### WORK ITEM
Update the rotation-curve text from "2. Theoretical Framework" through "(1/r₂ - 1/r₁)", replacing "central mass" with "point mass".

START SELECTED EXTRACT

Keywords: galaxy rotation curves, dark matter, general relativity, time dilation, GPS physics
1. Introduction
The rotation curves of spiral galaxies have presented one of the most enduring puzzles in modern astrophysics. Observations consistently show that orbital velocities in galactic disks remain approximately constant (or "flat") at large radii, contrary to the Keplerian decline predicted by Newtonian dynamics applied to visible matter distributions [1,2]. This discrepancy has led to the hypothesis of dark matter—an invisible form of matter comprising approximately 85% of all matter in the universe [3,4].
Despite decades of theoretical development and experimental searches, direct detection of dark matter particles has remained elusive [5]. Alternative approaches, such as Modified Newtonian Dynamics (MOND) [6], require modifications to fundamental gravitational laws. Here, we present a different perspective: that galaxy rotation curves can be explained through proper application of established relativistic physics to extended mass distributions.
The foundation of our approach lies in recognizing that the same relativistic time dilation effects that necessitate daily corrections to the Global Positioning System (GPS) should also manifest in galactic systems, but with fundamentally different scaling properties. While GPS satellites require time corrections due to Earth's gravitational field, galaxies represent extended mass distributions where time dilation effects accumulate from all constituent mass, not just locally enclosed mass.
2. Theoretical Framework
2.1 The Unified Relativistic Potential
Recent work has demonstrated that GPS time corrections, traditionally understood as separate gravitational and velocity time dilation effects, can be unified into a single expression dependent only on gravitational potential [7]. For any stable circular orbit, the unified time dilation between two radii r₁ and r₂ around a central mass M is:
Δt₁₂ = T · (GM/c²) · (3/2) · (1/r₂ - 1/r₁)
where the factor 3/2 arises naturally from the constraint that orbital velocity v² = GM/r for stable circular motion. This unification reveals that velocity and gravitational time dilation are not independent phenomena but different manifestations of a single underlying potential.

END SELECTED EXTRACT
START RAW DATA

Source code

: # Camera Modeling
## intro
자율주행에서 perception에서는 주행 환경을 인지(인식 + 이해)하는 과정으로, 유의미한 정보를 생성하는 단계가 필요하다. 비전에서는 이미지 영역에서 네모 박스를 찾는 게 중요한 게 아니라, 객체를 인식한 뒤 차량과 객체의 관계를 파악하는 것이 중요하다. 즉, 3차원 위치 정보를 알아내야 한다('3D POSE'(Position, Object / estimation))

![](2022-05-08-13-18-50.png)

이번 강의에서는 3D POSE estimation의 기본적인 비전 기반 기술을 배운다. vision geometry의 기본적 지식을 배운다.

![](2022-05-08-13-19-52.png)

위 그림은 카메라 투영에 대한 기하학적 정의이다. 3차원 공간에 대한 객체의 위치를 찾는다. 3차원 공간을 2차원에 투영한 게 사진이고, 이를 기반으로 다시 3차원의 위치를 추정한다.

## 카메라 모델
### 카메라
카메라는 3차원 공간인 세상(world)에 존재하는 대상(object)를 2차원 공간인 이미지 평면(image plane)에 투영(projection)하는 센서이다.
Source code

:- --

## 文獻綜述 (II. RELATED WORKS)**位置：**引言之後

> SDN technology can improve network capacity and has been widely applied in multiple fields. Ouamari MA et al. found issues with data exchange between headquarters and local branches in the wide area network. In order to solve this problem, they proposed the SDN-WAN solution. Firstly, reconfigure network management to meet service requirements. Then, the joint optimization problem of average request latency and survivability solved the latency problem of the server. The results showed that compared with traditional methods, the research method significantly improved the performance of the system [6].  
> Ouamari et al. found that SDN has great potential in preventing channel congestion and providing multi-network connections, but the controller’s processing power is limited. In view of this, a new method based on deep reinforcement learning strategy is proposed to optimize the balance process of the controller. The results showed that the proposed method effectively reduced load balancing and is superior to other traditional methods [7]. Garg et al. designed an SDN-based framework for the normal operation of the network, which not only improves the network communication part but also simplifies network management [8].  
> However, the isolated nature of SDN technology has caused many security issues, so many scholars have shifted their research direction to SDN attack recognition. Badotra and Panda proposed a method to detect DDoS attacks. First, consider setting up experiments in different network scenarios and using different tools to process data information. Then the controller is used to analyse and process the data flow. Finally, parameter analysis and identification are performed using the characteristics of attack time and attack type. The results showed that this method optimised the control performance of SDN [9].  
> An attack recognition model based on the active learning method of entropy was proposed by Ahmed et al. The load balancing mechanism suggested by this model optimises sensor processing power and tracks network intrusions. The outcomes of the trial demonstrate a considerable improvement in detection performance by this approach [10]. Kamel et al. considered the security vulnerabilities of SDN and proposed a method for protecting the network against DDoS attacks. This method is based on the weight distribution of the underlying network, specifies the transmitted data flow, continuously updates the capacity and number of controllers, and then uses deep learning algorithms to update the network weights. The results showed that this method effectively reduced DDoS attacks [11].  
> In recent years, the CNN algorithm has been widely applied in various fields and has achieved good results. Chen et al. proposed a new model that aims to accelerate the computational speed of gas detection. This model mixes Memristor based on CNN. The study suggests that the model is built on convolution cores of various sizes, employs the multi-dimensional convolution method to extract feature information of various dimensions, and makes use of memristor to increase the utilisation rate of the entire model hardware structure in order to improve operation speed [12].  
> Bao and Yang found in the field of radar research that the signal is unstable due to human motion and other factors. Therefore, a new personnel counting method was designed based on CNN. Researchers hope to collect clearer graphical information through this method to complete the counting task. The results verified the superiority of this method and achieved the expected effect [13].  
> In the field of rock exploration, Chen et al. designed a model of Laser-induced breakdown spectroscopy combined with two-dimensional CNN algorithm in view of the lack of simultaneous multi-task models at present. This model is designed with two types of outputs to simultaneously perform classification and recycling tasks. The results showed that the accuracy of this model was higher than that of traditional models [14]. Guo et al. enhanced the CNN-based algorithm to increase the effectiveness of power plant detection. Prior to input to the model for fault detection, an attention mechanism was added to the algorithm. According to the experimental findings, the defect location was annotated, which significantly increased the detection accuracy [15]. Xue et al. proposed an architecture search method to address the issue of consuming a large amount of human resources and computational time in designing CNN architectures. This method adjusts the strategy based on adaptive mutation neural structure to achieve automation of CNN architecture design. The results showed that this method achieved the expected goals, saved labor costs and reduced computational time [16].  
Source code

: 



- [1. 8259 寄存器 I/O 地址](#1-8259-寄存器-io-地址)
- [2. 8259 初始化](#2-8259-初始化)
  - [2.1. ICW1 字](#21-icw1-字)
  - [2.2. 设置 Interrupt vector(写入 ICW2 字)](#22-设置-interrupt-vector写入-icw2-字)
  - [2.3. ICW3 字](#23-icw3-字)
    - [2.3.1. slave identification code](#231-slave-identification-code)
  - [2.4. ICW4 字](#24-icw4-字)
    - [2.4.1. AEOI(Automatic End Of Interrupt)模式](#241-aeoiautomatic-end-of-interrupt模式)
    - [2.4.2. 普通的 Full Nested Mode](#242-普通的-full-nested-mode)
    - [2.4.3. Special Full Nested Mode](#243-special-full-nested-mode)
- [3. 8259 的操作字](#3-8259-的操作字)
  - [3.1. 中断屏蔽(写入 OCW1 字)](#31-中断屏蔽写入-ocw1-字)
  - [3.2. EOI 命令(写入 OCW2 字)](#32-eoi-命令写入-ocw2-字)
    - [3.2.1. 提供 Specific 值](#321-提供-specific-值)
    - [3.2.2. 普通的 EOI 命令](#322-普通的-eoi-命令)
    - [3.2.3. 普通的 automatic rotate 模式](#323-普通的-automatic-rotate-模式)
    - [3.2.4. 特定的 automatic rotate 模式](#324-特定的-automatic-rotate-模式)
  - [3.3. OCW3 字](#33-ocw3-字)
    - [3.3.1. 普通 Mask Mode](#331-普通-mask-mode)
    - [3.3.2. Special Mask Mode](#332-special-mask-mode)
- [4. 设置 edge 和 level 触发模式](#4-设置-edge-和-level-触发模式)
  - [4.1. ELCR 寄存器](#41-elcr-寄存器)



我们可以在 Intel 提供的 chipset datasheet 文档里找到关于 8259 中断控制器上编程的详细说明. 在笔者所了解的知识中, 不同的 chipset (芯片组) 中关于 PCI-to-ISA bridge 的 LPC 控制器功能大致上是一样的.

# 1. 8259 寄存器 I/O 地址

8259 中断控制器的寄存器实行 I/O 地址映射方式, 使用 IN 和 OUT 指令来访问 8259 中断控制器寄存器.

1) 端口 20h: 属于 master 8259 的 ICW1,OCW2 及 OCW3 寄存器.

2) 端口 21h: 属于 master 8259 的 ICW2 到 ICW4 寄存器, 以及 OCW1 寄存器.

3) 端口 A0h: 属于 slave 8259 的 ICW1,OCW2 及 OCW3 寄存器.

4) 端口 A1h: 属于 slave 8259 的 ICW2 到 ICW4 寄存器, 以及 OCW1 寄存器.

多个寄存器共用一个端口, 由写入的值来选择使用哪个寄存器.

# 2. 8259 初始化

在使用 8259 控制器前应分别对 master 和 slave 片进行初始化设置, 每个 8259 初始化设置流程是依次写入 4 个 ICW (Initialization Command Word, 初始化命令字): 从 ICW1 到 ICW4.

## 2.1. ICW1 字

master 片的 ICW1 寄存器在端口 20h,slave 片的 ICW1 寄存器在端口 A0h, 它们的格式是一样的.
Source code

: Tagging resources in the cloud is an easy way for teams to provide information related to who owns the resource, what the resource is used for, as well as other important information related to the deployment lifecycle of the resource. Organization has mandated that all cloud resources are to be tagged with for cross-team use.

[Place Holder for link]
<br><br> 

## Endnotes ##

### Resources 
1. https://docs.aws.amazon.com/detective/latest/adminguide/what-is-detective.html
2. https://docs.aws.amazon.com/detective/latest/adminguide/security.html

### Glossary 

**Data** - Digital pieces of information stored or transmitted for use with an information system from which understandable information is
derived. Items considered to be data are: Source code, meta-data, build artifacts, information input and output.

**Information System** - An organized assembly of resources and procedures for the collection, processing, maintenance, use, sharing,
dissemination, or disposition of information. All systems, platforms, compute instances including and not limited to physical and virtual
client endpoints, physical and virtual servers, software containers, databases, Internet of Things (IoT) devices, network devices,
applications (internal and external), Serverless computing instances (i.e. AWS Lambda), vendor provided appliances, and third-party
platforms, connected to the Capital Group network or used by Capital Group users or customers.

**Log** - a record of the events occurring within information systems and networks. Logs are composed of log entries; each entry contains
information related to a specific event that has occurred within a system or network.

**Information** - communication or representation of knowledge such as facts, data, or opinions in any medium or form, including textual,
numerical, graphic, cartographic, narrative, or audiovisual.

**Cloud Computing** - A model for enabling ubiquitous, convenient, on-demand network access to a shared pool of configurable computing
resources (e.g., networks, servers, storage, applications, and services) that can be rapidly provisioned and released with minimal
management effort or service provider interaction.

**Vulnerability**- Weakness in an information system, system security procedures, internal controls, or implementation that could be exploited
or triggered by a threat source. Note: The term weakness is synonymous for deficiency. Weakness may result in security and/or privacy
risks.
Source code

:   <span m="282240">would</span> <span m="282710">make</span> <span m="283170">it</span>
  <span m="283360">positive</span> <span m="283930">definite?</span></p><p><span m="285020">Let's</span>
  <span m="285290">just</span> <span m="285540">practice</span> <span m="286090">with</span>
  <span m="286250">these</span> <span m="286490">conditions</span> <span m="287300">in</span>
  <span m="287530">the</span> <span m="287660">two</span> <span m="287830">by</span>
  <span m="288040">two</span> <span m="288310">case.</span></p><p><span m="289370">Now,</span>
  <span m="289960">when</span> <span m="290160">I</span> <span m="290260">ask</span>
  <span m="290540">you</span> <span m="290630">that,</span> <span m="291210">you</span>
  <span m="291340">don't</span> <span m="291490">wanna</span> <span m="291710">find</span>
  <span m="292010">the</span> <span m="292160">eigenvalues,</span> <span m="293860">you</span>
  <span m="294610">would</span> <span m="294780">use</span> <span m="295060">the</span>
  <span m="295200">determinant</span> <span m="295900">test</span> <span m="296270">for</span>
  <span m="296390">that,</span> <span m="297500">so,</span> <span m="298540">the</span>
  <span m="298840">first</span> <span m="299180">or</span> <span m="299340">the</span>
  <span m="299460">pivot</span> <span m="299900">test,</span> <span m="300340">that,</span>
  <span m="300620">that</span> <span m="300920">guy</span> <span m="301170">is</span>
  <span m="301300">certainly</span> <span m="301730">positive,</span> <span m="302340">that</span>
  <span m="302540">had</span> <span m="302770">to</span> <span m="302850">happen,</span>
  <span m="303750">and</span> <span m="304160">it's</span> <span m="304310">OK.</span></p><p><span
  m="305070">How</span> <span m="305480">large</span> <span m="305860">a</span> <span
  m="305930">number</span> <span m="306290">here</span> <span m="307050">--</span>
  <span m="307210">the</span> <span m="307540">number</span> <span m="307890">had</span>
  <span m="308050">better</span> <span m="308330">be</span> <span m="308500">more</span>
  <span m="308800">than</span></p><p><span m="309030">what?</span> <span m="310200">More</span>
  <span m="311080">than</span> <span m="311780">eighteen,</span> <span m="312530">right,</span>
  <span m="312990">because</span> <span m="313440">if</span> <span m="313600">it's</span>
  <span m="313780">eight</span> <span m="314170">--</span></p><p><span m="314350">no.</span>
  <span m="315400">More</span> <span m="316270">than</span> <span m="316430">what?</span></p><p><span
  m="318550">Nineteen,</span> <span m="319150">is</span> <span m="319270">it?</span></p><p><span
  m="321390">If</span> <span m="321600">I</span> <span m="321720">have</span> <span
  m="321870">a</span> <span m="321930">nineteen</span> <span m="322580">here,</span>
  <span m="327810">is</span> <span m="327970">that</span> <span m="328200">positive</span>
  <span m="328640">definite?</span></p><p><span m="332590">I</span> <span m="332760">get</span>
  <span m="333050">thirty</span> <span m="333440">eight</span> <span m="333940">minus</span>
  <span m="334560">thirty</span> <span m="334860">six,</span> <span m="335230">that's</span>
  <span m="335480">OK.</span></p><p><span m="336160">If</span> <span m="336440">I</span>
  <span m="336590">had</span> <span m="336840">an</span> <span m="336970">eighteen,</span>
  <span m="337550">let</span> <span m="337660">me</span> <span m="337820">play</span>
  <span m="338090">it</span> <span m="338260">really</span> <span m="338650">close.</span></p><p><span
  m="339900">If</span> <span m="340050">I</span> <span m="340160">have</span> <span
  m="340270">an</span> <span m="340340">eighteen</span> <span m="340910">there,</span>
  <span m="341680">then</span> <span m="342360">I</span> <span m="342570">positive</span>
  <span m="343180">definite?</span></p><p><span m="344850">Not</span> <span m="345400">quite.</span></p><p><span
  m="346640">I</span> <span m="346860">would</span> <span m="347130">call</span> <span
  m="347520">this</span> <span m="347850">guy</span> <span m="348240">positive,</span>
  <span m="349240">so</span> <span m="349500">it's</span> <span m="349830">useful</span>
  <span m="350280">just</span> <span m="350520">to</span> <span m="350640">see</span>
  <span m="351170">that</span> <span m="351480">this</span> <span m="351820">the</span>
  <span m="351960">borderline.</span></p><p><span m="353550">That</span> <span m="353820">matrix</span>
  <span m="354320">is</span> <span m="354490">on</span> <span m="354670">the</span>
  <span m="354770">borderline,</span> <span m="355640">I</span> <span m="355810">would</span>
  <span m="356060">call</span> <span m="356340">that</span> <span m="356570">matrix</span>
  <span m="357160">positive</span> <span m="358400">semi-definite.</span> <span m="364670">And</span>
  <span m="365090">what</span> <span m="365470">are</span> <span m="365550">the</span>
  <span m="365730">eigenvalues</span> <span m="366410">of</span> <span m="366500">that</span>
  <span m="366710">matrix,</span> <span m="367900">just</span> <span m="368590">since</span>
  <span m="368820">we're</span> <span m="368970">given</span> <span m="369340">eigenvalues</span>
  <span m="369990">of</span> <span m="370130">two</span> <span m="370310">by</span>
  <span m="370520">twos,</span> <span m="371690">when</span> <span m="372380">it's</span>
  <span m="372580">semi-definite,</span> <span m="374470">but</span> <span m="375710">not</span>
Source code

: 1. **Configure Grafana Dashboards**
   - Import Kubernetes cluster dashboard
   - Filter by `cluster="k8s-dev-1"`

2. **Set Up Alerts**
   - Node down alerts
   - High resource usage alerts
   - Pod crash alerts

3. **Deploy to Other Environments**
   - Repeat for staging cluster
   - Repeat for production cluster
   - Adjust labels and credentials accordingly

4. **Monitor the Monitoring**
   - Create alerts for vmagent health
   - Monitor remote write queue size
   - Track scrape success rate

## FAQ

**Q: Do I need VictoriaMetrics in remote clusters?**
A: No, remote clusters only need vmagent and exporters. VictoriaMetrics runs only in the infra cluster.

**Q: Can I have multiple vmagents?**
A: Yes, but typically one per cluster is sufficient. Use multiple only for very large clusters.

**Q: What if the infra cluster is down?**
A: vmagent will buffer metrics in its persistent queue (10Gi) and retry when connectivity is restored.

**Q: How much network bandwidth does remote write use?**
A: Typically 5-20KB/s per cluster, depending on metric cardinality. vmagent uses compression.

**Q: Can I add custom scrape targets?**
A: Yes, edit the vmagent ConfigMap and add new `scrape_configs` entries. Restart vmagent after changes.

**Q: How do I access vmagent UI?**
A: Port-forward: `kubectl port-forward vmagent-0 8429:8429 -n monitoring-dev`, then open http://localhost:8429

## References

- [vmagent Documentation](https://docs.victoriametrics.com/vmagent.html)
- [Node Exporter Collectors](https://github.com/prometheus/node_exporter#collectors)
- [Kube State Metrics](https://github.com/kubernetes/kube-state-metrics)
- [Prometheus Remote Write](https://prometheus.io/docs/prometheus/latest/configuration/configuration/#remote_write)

END RAW DATA

### EXPECTED OUTPUT
2. Theoretical Framework
2.1 The Unified Relativistic Potential
Recent work has demonstrated that GPS time corrections, traditionally understood as separate gravitational and velocity time dilation effects, can be unified into a single expression dependent only on gravitational potential [7]. For any stable circular orbit, the unified time dilation between two radii r₁ and r₂ around a point mass M is:
Δt₁₂ = T · (GM/c²) · (3/2) · (1/r₂ - 1/r₁)